Scale of destruction 

The bushfires have razed more than 103,000 square kilometres of land — roughly the size of Nova Scotia — in recent months, particularly on the east coast.

The burned area in NSW state alone is more than five times larger than the whole expanse torched last year in Brazil, which saw major fires in the Amazon rainforest.

Combining the damage area from 2019 fires in California, Brazil and Indonesia still amounts to less than half the burned area in Australia.

The eastern states of Queensland, New South Wales and Victoria account for 84 per cent of that area, according to figures from their emergency fire services. The majority of fires have occurred in NSW state, blanketing Sydney, the continent's largest city, in smoke for much of December.

Victoria state has seen the worst fires of the past week. Navy warships and military aircraft have been used to evacuate hundreds trapped along the coast, as national parks were decimated.

Further north in Queensland, bushfire season typically starts in August, earlier in the year than NSW and Victoria.

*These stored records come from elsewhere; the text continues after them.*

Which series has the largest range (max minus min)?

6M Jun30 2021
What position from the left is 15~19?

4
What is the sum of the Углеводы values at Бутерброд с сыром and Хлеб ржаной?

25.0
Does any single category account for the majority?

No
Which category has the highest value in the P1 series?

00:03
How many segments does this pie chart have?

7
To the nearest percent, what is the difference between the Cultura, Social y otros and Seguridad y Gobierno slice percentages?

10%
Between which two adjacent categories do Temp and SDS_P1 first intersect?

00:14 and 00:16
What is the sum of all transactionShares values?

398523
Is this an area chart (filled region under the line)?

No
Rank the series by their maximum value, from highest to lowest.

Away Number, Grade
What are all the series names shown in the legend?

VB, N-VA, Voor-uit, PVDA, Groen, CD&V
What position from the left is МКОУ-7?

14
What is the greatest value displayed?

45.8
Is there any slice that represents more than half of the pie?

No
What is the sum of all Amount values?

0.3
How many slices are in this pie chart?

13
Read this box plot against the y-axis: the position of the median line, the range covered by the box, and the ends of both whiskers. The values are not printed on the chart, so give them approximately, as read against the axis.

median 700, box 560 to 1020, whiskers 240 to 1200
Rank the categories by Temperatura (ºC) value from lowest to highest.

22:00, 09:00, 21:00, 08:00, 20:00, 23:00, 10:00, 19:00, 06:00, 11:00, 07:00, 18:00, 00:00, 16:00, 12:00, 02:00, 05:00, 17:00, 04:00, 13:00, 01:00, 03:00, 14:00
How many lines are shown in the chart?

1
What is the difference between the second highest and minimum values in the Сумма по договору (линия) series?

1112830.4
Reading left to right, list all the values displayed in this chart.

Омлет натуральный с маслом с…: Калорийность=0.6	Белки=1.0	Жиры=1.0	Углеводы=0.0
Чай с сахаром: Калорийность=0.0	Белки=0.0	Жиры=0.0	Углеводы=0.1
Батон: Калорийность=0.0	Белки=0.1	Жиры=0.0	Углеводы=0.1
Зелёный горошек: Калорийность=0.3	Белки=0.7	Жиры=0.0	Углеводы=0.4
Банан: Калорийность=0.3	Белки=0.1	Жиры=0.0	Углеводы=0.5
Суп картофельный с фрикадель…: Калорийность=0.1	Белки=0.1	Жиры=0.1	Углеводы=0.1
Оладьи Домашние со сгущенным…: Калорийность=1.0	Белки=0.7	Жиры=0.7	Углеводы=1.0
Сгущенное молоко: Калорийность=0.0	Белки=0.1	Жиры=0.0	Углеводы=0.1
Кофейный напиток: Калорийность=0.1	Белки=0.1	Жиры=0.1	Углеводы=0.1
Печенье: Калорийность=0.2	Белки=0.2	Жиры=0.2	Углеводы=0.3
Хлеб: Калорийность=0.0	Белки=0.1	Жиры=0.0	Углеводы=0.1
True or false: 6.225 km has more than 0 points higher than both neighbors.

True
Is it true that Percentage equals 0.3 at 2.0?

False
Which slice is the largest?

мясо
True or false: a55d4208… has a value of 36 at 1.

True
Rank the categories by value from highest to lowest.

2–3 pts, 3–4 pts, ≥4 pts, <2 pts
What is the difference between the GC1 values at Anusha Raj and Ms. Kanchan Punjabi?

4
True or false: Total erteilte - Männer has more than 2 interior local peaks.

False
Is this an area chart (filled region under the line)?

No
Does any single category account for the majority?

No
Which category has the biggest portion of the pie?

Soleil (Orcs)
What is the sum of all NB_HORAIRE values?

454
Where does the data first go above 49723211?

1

Here, more sporadic, smaller fires have been noted, as opposed to the mega fires of NSW.

Australia's fires have differed from other catastrophic blazes around the world in 2019, as a selection of its forest species, such as eucalyptus, actually rely on fire to regenerate.

But in terms of pure size, they have dwarfed others.

There are currently eight active fires in NSW and Victoria bigger than the largest blaze on record in California, the U.S. state well known for its deadly wildfires.

Firefighters are making the most of a few days of cooler temperatures in the southeast to prepare for the return of heat and wind later this week expected to fan existing blazes and spark new ones.